A Family for Carter Jones
by Ana Seymour
(Harl. Hist. #433, $4.99, PG) ISBN 0-373-29033-0
Ana Seymour's latest Harlequin Historical, A Family for Carter Jones, is a pleasant sometimes poignant read, mostly sweet, warm and funny, with just a hint of sadness. If recent media hype has led readers to expect torrid love scenes from Harlequin, this is the book to disprove that notion. The best aspects of this book have nothing to do with the physical act, though the issues Seymour addresses, including illegitimacy and loneliness, family connections and dysfunction, certainly may be related to, or byproducts of, unadorned physical sex.

Jennie Sheridan and Carter Jones are a perfectly matched romantic set.
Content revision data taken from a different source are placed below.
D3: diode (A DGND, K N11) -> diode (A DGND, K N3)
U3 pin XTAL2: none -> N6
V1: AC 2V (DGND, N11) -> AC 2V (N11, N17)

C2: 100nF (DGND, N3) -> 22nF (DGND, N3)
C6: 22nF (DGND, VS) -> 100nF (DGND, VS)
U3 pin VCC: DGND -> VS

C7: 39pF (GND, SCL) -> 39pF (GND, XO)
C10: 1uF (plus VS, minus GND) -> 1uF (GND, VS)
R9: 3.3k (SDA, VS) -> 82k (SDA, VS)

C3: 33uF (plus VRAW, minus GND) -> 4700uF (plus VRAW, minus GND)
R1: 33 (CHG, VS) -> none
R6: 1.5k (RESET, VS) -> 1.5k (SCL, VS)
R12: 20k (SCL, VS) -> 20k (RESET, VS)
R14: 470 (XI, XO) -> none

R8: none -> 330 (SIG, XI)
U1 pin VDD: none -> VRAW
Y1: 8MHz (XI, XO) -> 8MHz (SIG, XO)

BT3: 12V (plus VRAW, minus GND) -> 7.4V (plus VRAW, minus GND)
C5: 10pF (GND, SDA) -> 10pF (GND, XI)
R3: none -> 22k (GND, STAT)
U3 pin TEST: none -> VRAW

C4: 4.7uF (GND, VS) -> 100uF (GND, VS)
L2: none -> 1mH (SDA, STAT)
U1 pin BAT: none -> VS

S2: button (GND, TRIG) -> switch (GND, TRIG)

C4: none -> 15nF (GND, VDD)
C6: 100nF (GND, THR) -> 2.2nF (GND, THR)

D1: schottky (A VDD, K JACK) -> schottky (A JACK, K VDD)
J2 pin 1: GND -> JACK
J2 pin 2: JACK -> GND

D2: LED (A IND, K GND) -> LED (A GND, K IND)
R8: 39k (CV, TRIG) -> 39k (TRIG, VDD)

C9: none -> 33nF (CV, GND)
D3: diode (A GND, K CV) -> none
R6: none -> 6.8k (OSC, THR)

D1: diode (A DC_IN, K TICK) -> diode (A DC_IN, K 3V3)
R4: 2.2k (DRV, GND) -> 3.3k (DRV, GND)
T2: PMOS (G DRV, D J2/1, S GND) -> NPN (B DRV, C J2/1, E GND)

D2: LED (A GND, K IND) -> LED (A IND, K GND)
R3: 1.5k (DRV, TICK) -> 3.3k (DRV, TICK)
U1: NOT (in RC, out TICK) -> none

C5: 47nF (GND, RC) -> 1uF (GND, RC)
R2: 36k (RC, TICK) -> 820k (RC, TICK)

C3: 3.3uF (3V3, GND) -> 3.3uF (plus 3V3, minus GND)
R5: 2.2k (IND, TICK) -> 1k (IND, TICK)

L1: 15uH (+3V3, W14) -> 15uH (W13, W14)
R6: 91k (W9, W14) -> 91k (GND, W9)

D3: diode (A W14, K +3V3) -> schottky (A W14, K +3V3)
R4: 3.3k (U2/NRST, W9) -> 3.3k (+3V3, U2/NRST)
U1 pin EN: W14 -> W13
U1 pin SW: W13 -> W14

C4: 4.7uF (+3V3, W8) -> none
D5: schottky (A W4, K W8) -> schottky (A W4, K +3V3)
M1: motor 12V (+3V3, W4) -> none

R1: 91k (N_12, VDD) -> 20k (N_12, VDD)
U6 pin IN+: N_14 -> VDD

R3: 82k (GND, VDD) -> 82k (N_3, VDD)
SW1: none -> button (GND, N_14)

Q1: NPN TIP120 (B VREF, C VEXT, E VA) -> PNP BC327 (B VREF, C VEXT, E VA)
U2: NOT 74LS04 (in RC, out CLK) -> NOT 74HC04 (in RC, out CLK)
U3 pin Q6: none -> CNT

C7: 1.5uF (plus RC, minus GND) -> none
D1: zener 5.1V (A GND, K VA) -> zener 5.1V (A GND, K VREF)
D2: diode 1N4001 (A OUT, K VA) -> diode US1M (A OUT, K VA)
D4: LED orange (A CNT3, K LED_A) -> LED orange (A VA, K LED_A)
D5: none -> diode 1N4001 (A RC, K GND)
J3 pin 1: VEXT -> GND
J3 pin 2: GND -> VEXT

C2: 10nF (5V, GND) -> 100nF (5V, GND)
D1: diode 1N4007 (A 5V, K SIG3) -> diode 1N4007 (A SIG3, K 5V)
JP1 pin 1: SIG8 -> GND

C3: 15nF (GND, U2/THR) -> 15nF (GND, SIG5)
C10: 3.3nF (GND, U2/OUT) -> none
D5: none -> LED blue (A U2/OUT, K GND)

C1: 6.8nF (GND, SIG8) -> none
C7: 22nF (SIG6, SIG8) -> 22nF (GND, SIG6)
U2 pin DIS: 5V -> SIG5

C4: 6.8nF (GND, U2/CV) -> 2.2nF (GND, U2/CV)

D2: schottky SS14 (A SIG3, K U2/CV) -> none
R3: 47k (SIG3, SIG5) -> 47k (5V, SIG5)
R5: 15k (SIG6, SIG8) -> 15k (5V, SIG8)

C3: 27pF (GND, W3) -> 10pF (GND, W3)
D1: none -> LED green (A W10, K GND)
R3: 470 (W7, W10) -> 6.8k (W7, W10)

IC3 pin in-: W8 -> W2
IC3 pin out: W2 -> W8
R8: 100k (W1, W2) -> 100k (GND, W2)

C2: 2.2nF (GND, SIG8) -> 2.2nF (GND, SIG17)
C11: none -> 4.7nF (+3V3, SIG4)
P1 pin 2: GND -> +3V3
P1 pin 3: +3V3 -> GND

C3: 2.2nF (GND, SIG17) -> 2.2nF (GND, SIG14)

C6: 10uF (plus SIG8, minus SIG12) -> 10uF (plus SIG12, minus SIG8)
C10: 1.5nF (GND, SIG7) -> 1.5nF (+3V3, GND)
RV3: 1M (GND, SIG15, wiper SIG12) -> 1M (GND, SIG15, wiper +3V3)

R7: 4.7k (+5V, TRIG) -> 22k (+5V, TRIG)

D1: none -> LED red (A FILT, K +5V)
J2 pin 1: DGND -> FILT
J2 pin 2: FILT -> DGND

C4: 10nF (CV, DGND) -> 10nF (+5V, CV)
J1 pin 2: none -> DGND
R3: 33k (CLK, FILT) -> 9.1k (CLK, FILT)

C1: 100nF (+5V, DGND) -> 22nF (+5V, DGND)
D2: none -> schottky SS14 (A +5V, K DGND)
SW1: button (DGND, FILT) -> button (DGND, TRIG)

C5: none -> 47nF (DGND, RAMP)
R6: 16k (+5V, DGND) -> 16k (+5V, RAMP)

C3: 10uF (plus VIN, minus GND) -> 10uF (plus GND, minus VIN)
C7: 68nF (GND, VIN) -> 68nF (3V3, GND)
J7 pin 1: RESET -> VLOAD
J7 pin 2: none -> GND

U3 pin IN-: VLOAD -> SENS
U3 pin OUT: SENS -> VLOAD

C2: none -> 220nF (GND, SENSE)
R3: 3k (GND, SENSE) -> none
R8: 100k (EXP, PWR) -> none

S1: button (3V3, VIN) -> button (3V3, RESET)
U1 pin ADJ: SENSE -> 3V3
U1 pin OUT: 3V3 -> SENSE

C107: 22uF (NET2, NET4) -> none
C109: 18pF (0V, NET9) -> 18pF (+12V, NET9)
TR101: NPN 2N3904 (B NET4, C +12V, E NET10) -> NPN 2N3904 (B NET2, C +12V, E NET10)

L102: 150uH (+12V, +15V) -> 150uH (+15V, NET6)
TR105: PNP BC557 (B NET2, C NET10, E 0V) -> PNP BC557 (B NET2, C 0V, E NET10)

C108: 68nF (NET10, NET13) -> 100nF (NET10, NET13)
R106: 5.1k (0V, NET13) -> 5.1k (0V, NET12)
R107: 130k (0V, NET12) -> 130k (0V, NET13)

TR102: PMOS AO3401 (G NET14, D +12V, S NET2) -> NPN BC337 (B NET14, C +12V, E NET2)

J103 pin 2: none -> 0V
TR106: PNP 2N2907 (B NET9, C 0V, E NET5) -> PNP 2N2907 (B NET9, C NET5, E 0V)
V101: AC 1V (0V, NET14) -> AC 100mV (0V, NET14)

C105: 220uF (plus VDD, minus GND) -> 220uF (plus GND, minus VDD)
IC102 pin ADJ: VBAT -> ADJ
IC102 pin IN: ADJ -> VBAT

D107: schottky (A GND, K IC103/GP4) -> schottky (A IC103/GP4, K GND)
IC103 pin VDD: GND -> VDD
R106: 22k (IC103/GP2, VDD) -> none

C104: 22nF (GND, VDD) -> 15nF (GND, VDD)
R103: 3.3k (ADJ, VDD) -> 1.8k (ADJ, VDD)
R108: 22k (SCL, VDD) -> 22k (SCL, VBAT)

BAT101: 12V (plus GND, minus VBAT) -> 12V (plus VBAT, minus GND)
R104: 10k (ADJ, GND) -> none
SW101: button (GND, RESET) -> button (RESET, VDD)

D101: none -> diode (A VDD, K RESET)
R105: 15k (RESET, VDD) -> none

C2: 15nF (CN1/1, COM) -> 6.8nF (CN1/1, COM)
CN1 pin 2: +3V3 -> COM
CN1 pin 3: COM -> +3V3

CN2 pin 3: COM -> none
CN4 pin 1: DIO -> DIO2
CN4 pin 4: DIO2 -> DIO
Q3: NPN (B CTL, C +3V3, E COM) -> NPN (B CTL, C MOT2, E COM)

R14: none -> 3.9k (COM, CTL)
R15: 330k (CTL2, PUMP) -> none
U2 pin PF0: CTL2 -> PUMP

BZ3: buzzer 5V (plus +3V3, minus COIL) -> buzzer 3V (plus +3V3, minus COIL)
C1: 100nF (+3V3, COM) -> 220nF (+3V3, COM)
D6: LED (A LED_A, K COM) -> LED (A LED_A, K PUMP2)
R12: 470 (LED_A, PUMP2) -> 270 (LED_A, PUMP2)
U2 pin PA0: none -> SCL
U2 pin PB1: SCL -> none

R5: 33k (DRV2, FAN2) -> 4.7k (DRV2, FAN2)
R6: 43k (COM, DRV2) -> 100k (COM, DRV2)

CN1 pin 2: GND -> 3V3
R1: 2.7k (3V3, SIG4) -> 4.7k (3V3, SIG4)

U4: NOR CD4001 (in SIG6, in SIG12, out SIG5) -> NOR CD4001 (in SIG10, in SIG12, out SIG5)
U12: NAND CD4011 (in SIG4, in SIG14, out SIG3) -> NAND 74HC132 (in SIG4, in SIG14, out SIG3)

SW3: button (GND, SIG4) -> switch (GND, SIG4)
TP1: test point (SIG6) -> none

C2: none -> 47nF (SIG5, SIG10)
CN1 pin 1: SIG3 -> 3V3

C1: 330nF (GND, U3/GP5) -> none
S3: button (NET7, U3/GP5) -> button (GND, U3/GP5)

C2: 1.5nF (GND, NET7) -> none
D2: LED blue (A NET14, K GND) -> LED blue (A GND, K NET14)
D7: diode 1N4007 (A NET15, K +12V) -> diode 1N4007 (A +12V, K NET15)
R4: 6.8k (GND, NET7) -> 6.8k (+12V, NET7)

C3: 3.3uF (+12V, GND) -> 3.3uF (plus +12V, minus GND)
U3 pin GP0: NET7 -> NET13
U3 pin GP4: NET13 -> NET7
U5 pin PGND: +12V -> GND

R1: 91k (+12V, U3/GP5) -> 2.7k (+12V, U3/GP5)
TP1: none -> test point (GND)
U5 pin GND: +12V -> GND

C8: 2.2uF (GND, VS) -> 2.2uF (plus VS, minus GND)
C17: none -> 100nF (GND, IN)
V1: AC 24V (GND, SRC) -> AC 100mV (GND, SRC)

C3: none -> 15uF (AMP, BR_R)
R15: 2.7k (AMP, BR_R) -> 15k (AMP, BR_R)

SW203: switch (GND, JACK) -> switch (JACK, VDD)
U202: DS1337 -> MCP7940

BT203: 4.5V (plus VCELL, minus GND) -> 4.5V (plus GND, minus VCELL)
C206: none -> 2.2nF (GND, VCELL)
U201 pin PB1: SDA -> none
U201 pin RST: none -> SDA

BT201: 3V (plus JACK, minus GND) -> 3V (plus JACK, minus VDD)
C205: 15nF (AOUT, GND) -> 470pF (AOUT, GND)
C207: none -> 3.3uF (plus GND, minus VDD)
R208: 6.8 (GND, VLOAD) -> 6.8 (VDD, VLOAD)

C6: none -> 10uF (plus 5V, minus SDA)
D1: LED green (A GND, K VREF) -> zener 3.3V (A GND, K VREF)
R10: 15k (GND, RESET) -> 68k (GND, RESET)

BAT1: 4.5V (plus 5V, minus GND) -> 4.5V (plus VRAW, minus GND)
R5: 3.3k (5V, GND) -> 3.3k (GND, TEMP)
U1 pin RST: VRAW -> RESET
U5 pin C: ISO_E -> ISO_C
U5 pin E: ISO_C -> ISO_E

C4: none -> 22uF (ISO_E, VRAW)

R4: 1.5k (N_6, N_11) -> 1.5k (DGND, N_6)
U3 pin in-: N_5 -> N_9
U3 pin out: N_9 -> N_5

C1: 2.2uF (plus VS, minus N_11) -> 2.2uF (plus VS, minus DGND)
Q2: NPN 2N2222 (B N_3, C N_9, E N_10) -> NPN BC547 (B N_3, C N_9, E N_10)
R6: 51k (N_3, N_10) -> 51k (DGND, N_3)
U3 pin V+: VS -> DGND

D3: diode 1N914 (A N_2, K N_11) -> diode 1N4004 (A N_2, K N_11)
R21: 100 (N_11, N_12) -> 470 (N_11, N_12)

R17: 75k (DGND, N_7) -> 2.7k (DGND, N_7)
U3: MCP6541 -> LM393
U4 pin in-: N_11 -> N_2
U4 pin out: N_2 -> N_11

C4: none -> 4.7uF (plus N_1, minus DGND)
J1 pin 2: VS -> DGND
Neither expects to marry soon, certainly not to marry for love. Jennie has the mindset of a nineteenth-century spinster. She values independence and has no desire to accommodate a man. Raised by a couple who seem very much like 1960's hippies, she is trying to cling to her notion of "family" in 1880's Nevada.

After losing her parents to an influenza epidemic, Jennie is "mothering" both an illegitimate, twelve year old street-kid, Barnaby, whom her parents "adopted," and her younger sister, Kate, who has become the local pariah due to her pregnancy compliments of the proverbial traveling salesman. Kate Sheridan is about to produce the next generation of Sheridans, giving older sister, Jennie, new purpose in life.

Carter Jones, the illegitimate product of an "upstairs-downstairs" relationship, has come West after clawing and scratching his way to a degree from Harvard law. The little town of Vermillion will be his launching pad to a successful, respectable life. Unlike Jennie, Carter has not been part of a loving family. His mother was an embittered single parent, working as a cleaning lady with no energy or emotional reserves for Carter. He assumes he will marry eventually but only when necessary to further his political ambitions. Carter approaches his job and his personal relationships in a totally controlled manner, until encountering Jennie Sheridan.

While surrounding their children with love, a sense of independence and of self esteem, the elder Sheridans did not provide economically for them. Ever resourceful Jennie turns their one asset, the family home, into a boarding house. Their little town of Vermillion is in the midst of Nevada's silver-rush country, a day trip from Virginia City, and miners need rooms. Three of the most entertaining, though perhaps overly rose-colored, characters in this book are the three miners who board at Sheridan House.

Three women who are the self-appointed guardians of morality in the town decide the Sheridan sisters endanger public morals and set about to shut down the boarding house. Carter Jones is the new, ambitious prosecutor for Vermillion and vicinity. Armed with a court order interpreting a brand new zoning ordinance, the ladies demand Carter shut down the Sheridans. Thus begins the Carter vs. Jennie saga.

This book is best when the characters are interacting far from bedrooms or any spot which might substitute for one. Aside from the excellent interactions between Carter and Jennie from their shouting matches to their first tentative kisses the most memorable scenes occur between Jennie and her boarders, whom she affectionately refers to as "silverheels," between Carter and those men, and between Barnaby and Carter.

This book came to a screeching halt for no apparent reason, leaving several loose ends when the last page is turned. Kate and her baby daughter, Caroline, are left hanging as part of a misfit household. With the exception of one crucial conversation with Carter near the end of the book, which could have occurred between him and any one of the other secondary characters, Kate is a boring character. Her wanna-be beau, the misguided, but sincere, Lyle, matured and exhibited some admirable tendencies in the course of the book, but at the end he was in the same spot where he began, dismissed by the Sheridan family as one of the bad guys.

Perhaps if this had been a longer book, the author might have been able to develop these secondary characters more fully. Regardless, if you are in the mood for a gentle book which deals with some important issues, I recommend reading A Family for Carter Jones.